The case against the Trump U trial's presiding Judge Curiel, using Jeffrey Lord's American Spectator piece, is basically that he's pro-Hispanic and liberal. Does that mean that, from the bench, that he would stack the deck against Anglos and conservatives? If that's the case, then we should have evidence from his work as a judge (rather than off-bench pro-Chicano and anti-traditional-sexual morality musings) that the guy is bad news for Anglos.
That would be the fear, but Trump isn't likely the first un-liberal Anglo to be before his court. In addition, the Trump U case before him isn't political per se. The question at hand, as I understand it, is whether customers/"students" of the program were offered stuff that was never delivered. A liberal jurist might have a slight bias towards consumers and against an alleged corporate fraudster, but the case wouldn't play too much differently if it was Elon Musk U or Mark Cuban U over-promising and under-delivering.

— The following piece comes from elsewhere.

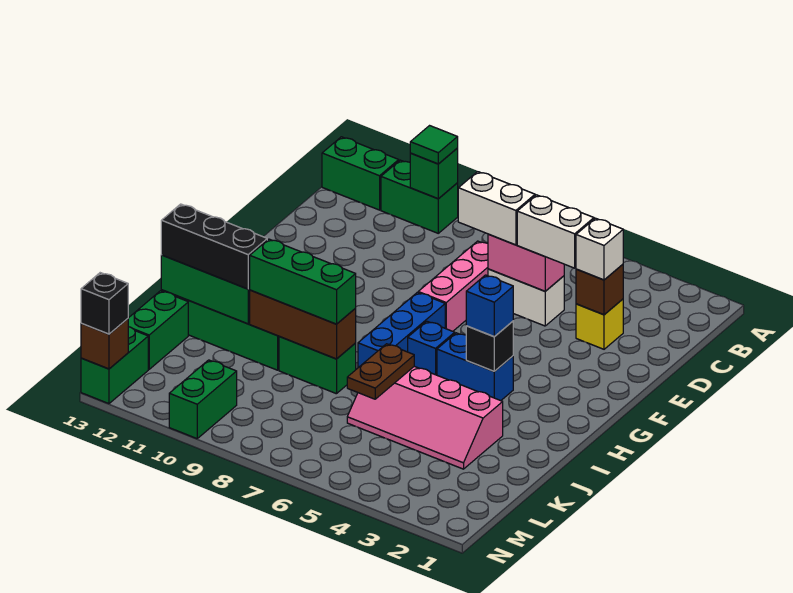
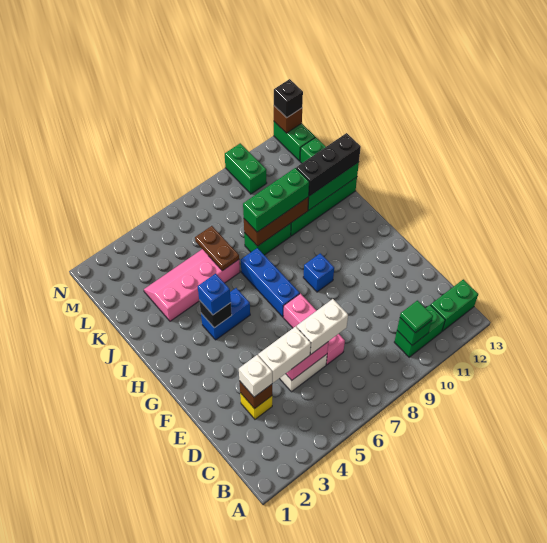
blue brick H6 level 1 -> blue brick G9 level 1

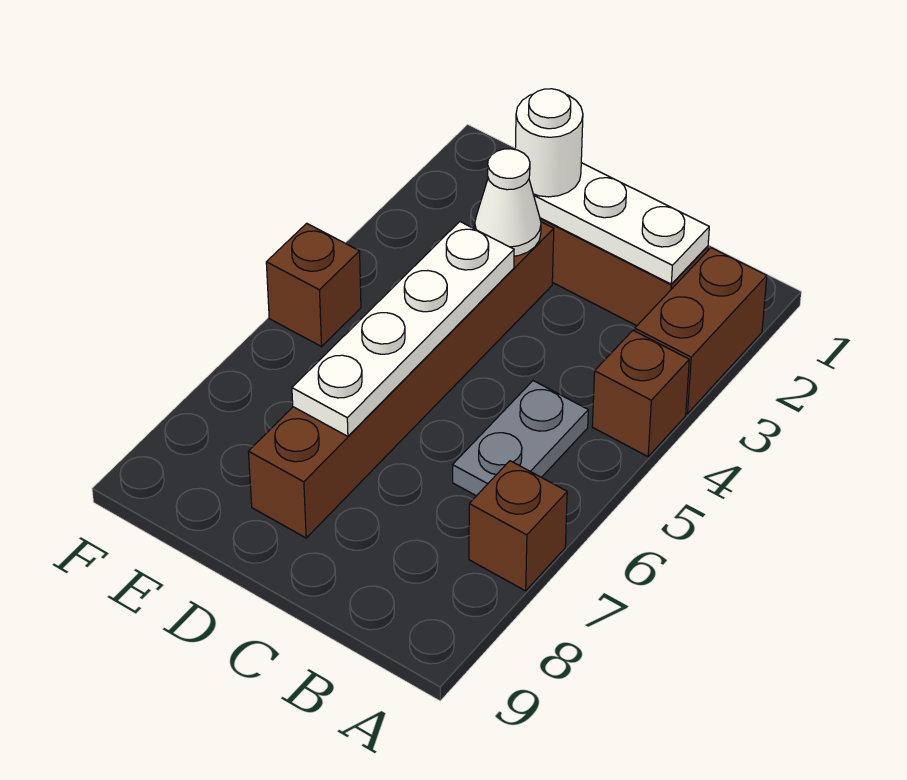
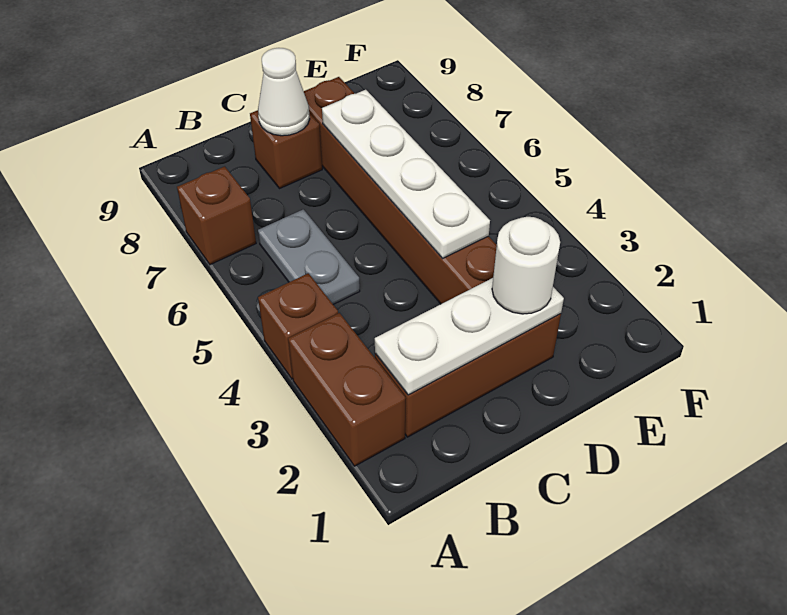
white cone D3 level 2 -> white cone C8 level 2
brown brick F5 level 1 -> brown brick C8 level 1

However, the case doesn't seem to have a Chicano-Anglo angle outside of the political stances of the plaintiff. As far as I know, Trump U was (if I can have a little poetic licence) selling instruction on The Art of The Deal without any wetback-bashing thrown in.
If Curiel does stack the deck against Trump, appellate courts and the court of public opinion will account for that. An appeals court should reverse any clearly biased moves and cheap shots from slanted rulings will make Trump be able to play the victim and get what passes for a sympathy vote.
You don't get to pick a political ally to preside over your case. You don't get to pick someone from an ethnic group that you like to be the judge, either. If they're biased against you or your ethnicity or your politics enough to make a dent in your case, you can make an argument to get a different judge named, but that doesn't seem to be the case here, at least not from Mr Lord's argument.